Çelik, Brunson’un Türkiye’deki faaliyetlerine değinerek
“İnsan hakları evrensel beyannamesinde derki, ‘Her insan dini inancında
serbesttir ve onun gereklerini yerine serbestçe getirir’ buna birleşmiş
milletlere üye olan bütün devletler de imza atmışlardır, biz de imza atmışız.
Uluslararası bir anlaşmaya imza atmışsınız din hürriyeti açısından. Bu adam
burada gelip rahatça dini faaliyetlerde bulunacaktır, kanunen bunu
engelleyemeyiz.

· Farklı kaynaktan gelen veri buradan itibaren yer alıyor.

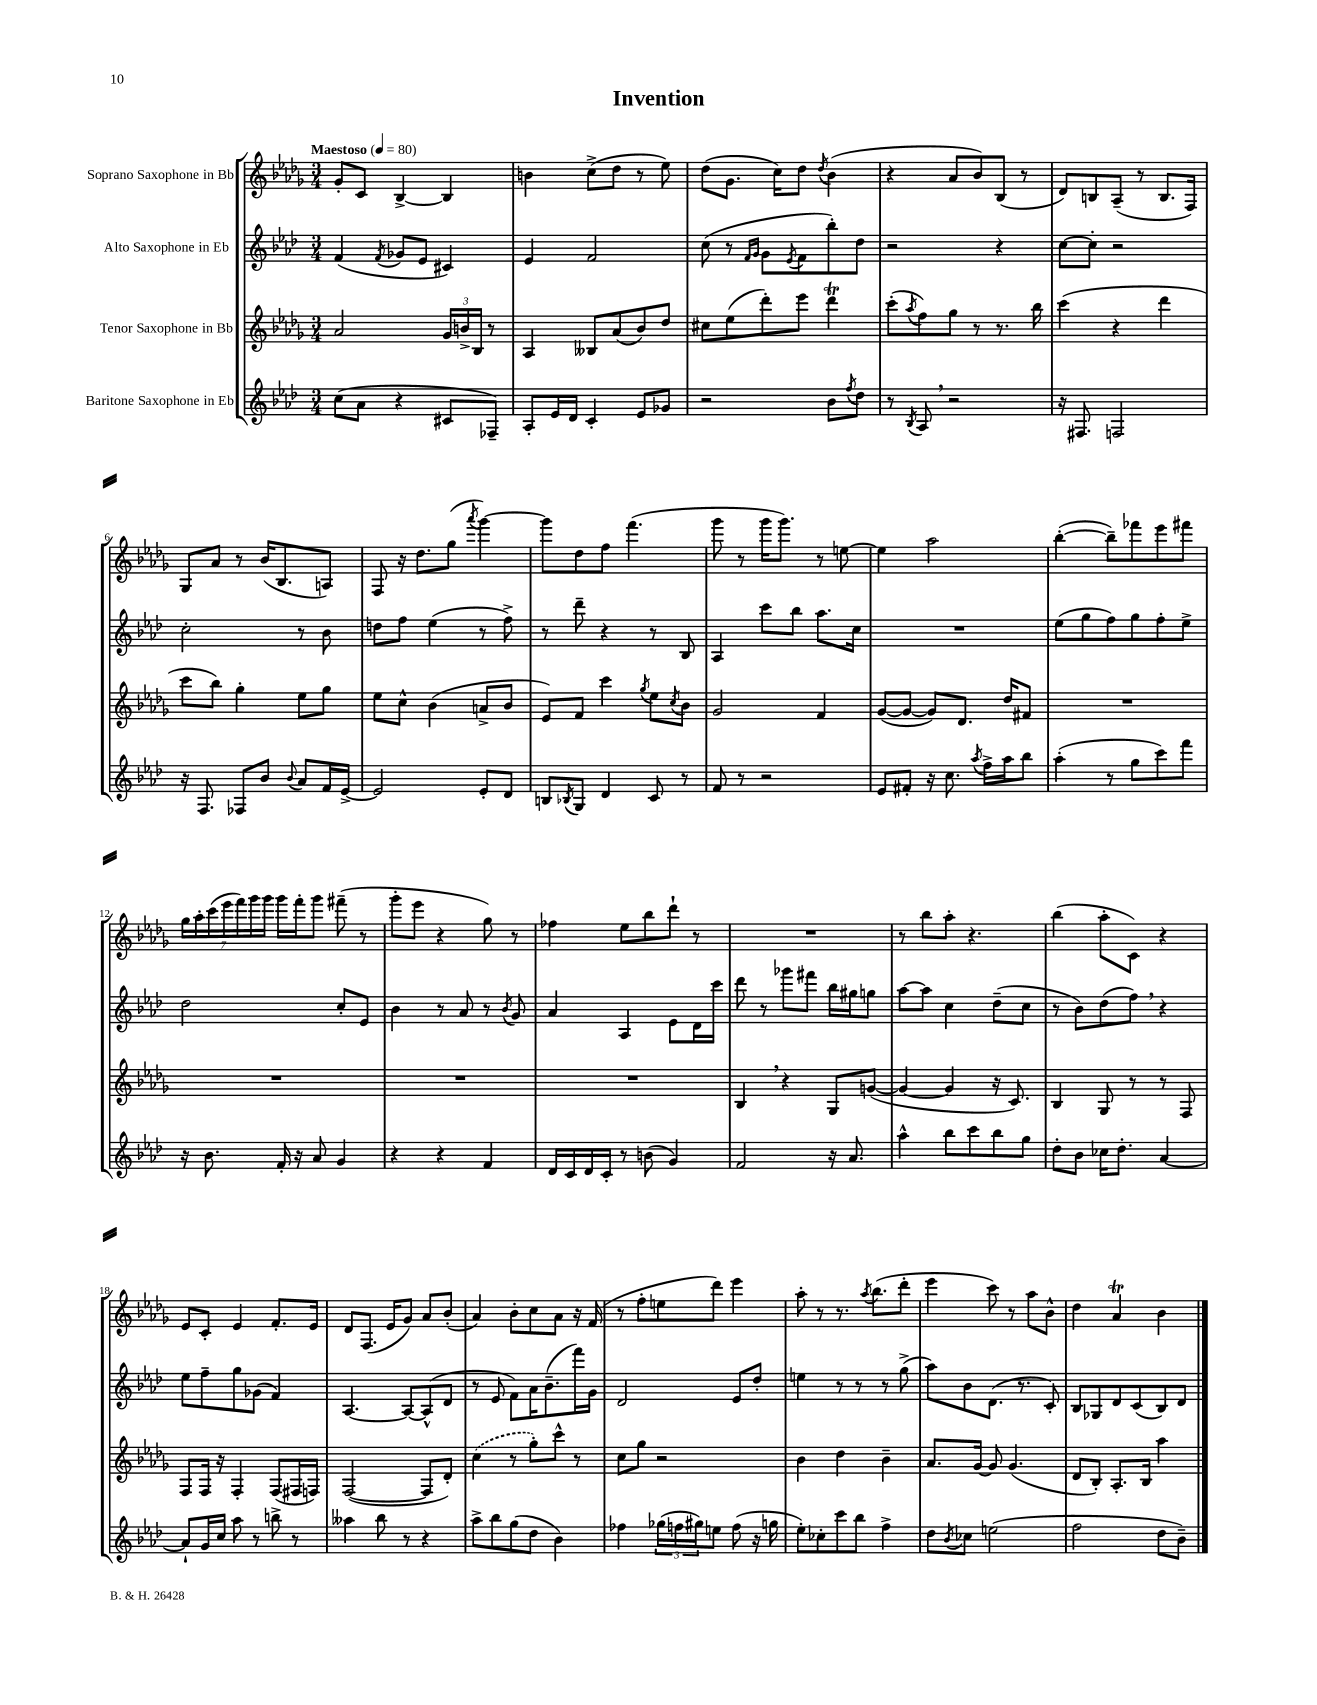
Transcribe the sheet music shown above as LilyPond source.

\header { title = "Invention" }
<<
\new StaffGroup <<
\new Staff = "s0" \with { instrumentName = "Soprano Saxophone in Bb" } {
    \clef treble \key des \major \numericTimeSignature \time 3/4 \tempo "Maestoso" 4 = 80
    ges'8-. c'8 bes4~-> bes4 |
    b'4 c''8->( des''8 r8 ees''8) |
    des''8( ges'8. c''16) des''8 \acciaccatura { des''8 } bes'4( |
    r4 aes'8 bes'8) bes8( r8 |
    des'8) b8 aes8--( r8 b8. f16) |
    ges8 aes'8 r8 bes'16( bes8. a8) |
    f8 r16 des''8. ges''8( \acciaccatura { aes'''8 } ges'''4~) |
    ges'''8 des''8 f''8 f'''4.( |
    ges'''8 r8 ges'''16 ges'''8.) r8 e''8~ |
    e''4 aes''2 |
    bes''4~-.( bes''8--) fes'''8 ees'''8 fis'''8 |
    \tuplet 7/4 { ges''16 aes''16-. c'''16( ees'''16 f'''16) ges'''16 ges'''16 } ges'''16 f'''16-. ges'''8 fis'''8--( r8 |
    ges'''8-. ees'''8 r4 ges''8) r8 |
    fes''4 ees''8 bes''8 des'''8-! r8 |
    R2. |
    r8 bes''8 aes''8-. r4. |
    bes''4( aes''8-. c'8) r4 |
    ees'8 c'8-. ees'4 f'8.-. ees'16 |
    des'8 f8.( ees'16 ges'8) aes'8 bes'8-.( |
    aes'4) bes'8-. c''8 aes'8 r16 f'16( |
    r8 f''8-. e''8 des'''8) ees'''4 |
    aes''8-. r8 r8. \acciaccatura { aes''8 } bes''8.( des'''8-. |
    ees'''4 c'''8) r8 aes''8 bes'8-^ |
    des''4 aes'4\trill bes'4 \bar "|." |
}
\new Staff = "s1" \with { instrumentName = "Alto Saxophone in Eb" } {
    \clef treble \key aes \major \numericTimeSignature \time 3/4
    f'4( \acciaccatura { f'8 } ges'8 ees'8 cis'4) |
    ees'4 f'2 |
    c''8( r8 \grace { f'16 g'16 } g'8 \acciaccatura { ees'8 } f'8 bes''8-.) des''8 |
    r2 r4 |
    c''8~ c''8-. r2 |
    c''2-. r8 bes'8 |
    d''8 f''8 ees''4( r8 f''8->) |
    r8 des'''8-- r4 r8 bes8 |
    aes4 c'''8 bes''8 aes''8. c''16 |
    R2. |
    ees''8( g''8 f''8) g''8 f''8-. ees''8-> |
    des''2 c''8-. ees'8 |
    bes'4 r8 aes'8 r8 \acciaccatura { bes'8 } g'8 |
    aes'4 aes4 ees'8 des'16 c'''16 |
    des'''8 r8 ges'''8 fis'''8 bes''16 gis''16 g''8 |
    aes''8~ aes''8 c''4 des''8--( c''8 |
    r8 bes'8) des''8( f''8) \breathe r4 |
    ees''8 f''8-- g''8 ges'8( f'4) |
    aes4.~ aes8~ aes8-^( des'8 |
    r8 ees'8 f'8) aes'16 bes'8.--( f'''16) g'16 |
    des'2 ees'8 des''8-. |
    e''4 r8 r8 r8 g''8->( |
    aes''8) bes'8 des'8.( r8. c'8-.) |
    bes8 ges8 des'8 c'8( bes8) des'8 \bar "|." |
}
\new Staff = "s2" \with { instrumentName = "Tenor Saxophone in Bb" } {
    \clef treble \key des \major \numericTimeSignature \time 3/4
    aes'2 \tuplet 3/2 { ges'16 b'16-> bes16 } r8 |
    aes4 beses8 aes'8( bes'8) des''8 |
    cis''8 ees''8( des'''8-.) ees'''8 des'''4\trill |
    c'''8-.( \acciaccatura { aes''8 } f''8) ges''8 r8 r8. bes''16 |
    c'''4( r4 des'''4 |
    c'''8 bes''8) ges''4-. ees''8 ges''8 |
    ees''8 c''8-^ bes'4( a'8-> bes'8 |
    ees'8) f'8 c'''4 \acciaccatura { ges''8 } ees''8 \acciaccatura { c''8 } bes'8 |
    ges'2 f'4 |
    ges'8~( ges'8~ ges'8) des'8. des''16 fis'8 |
    R2. |
    R2. |
    R2. |
    R2. |
    bes4 \breathe r4 ges8 g'8~( |
    g'4~ g'4 r16 c'8.) |
    bes4 ges8 r8 r8 f8 |
    f8 f16 r16 f4-. f8( fis16 f16) |
    f2~( f8 des'8-.) |
    \once \slurDashed c''4( r8 ges''8-.) c'''8-^ r8 |
    c''8 ges''8 r2 |
    bes'4 des''4 bes'4-- |
    aes'8. ges'16~ ges'8 ges'4.( |
    des'8 bes8-.) aes8.-. bes16 aes''4 \bar "|." |
}
\new Staff = "s3" \with { instrumentName = "Baritone Saxophone in Eb" } {
    \clef treble \key aes \major \numericTimeSignature \time 3/4
    c''8( aes'8 r4 cis'8 fes8--) |
    aes8-. ees'16 des'16 c'4-. ees'8 ges'8 |
    r2 bes'8 \acciaccatura { f''8 } des''8 |
    r8 \acciaccatura { bes8 } aes8 \breathe r2 |
    r16 fis8. f2 |
    r16 f8. fes8 bes'8 \appoggiatura { bes'8 } aes'8 f'16 ees'16~-> |
    ees'2 ees'8-. des'8 |
    b8 \acciaccatura { bes8 } g8 des'4 c'8 r8 |
    f'8 r8 r2 |
    ees'8 fis'8-. r16 c''8. \acciaccatura { aes''8 } f''16-> aes''16 bes''8 |
    aes''4-.( r8 g''8 c'''8) f'''8 |
    r16 bes'8. f'16-. r16 aes'8 g'4 |
    r4 r4 f'4 |
    des'16 c'16 des'16 c'16-. r8 b'8( g'4) |
    f'2 r16 aes'8. |
    aes''4-^ bes''8 c'''8 bes''8 g''8 |
    des''8-. bes'8 ces''16 des''8.-. aes'4~ |
    aes'8-! g'16 c''16 aes''8 r8 b''8-> r8 |
    aeses''4 bes''8 r8 r4 |
    aes''8-> bes''8 g''8( des''8 bes'4) |
    fes''4 \tuplet 3/2 { ges''16( f''16 gis''16) } e''8 f''8( r16 g''16 |
    ees''8-.) ces''8-. c'''8 bes''8 f''4-> |
    des''8 \acciaccatura { bes'8 } ces''8 e''2( |
    f''2 des''8 bes'8--) \bar "|." |
}
>>
>>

Biz de gidip Almanya’da camii açıyoruz, cemaatle namaz
kılıyoruz, dini törenlerde bulunuyoruz, çocuklarımıza din eğitimi veriyoruz, bu
evrensel bir anlayıştır, İslam’da bu anlayışı onaylar” açıklamasının ardından
“Brunson’u medyada askeri casuslukla suçladılar, savcılık iddianamelerine de
girdi. Bu adam askeri casuslukla suçlanamaz, Amerikan vatandaşı. Onun dosyasını
gördüm, bu sosyal casusluk yapıyor” ifadelerini kullandı.
Programda ayrıca Çelik, gıdalardaki sahtekarlığa tepki
göstererek “Özellikle süt, yoğurt gibi gıda maddelerinin üretim tarihini
üzerine yazmıyorlar. Sadece son kullanma tarihini yazıyorlar. Burada dini
açıdan söylüyorum, bütün kazancınız haramdır. Bunun hesabını veremeyeceksiniz”
sözlerinin ardından “Ben profesörüm, altmış beş yaşındayım, okuduğumu
anlıyorum, iki şeyi anlayamıyorum. İlaç reçetelerini ve biri de gıdaların
üzerinde yazan maddeler. Benim ana dilimde bunlar ne, anlayacak şekilde yazın”
açıklamasında bulundu. Turgay Güler ise, “Birçok ürünün üzerinde içindekiler
yazan kısmı bilinçli olarak matbaada kötü çıkıyor. Dolayısıyla bunlar ancak ve
ancak siz marketlerdeki raflara gelen ürünlere ne zaman ‘Bu gerçek şeker
kullanmıyor bunu almayayım, varsa gerçek şeker kullanan gidip onu alalım’
derseniz o mal orda çakılırsa göreyim bakalım bir daha kullanabiliyorlar mı”
sözleriyle tepkisini dile getirdi.
Milli yemek kültürüne de değinilen programda Çelik, eskiden
çorbayla kahvaltı etmenin fakirlik, köylülük ve cehaletin simgesi olduğunu,
çorbanın bir yiyecek olduğunu ve “Bence insanlık tarihinin yemekleri içerisinde
en güzelidir” sözlerinin ardından çorbayla ilgili anılarını anlattı.
Turgay Güler’den “Paketli Yiyeceklerden Uzak Durun”
Uyarısı
Programda ayrıca Güler, “Paketli yiyeceklerden uzak durun.
Çocuklarınızı hiç yaklaştırmayın bile. Pancarla yapılmış ise bir nebze, fakat
mısır şurubu, glikoz kullanılmışsa çocuğunuza zehir veriyorsunuz, yazık
ediyorsunuz. Aşırı bir şeker yüklemesi var, şeker hastalığı çoğaldı”
ifadelerini kullandı. Ardından Güler, kuruyemiş, doğal pekmez gibi ürünlerin
yenmesini, diğerlerinden çok daha lezzetli olduğunu ve eğer tepki verilirse
mısır şurubunu o gıdaların içerisinden çekeceklerini vurguladı.